Rewrite the text about Navy ensigns from "All ensigns will" to "Petty Officer rates.", changing "warship" to "surface combatant".

• _Reading passage_
.....

All ensigns will become branch officers or division officers in their first operational assignments, responsible for leading a group of petty officers and enlisted men in one of the ship's, squadrons, team's or other organization's branches and divisions (for example, engineering, navigation, communications, sensors or weapons aboard a warship, or similar functions in the operations, aircraft maintenance, administrative or safety/NATOPS departments in a flying squadron) while at the same time receiving on-the-job training in leadership, naval systems, programs, and policies from higher-ranking officers and from senior enlisted men and women in the Chief Petty Officer rates.

Navy and Coast Guard ensigns wear collar insignia of a single gold bar and because of this share the nickname "butterbars" with Army, Air Force, and Marine Corps second lieutenants, who wear the same insignia.

.....

• _Data shown_

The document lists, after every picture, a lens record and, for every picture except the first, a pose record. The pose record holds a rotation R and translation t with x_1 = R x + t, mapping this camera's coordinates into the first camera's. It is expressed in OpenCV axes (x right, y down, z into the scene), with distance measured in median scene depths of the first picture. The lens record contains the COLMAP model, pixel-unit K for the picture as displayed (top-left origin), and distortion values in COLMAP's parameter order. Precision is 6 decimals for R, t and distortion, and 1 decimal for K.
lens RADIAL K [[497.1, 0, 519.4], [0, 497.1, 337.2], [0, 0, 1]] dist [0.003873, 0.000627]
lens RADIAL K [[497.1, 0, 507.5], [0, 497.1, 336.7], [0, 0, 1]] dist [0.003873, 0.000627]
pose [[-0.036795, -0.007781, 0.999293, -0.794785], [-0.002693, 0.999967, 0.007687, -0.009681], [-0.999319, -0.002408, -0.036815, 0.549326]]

.....

• _Result of the exercise_
All ensigns will become branch officers or division officers in their first operational assignments, responsible for leading a group of petty officers and enlisted men in one of the ship's, squadrons, team's or other organization's branches and divisions (for example, engineering, navigation, communications, sensors or weapons aboard a surface combatant, or similar functions in the operations, aircraft maintenance, administrative or safety/NATOPS departments in a flying squadron) while at the same time receiving on-the-job training in leadership, naval systems, programs, and policies from higher-ranking officers and from senior enlisted men and women in the Chief Petty Officer rates.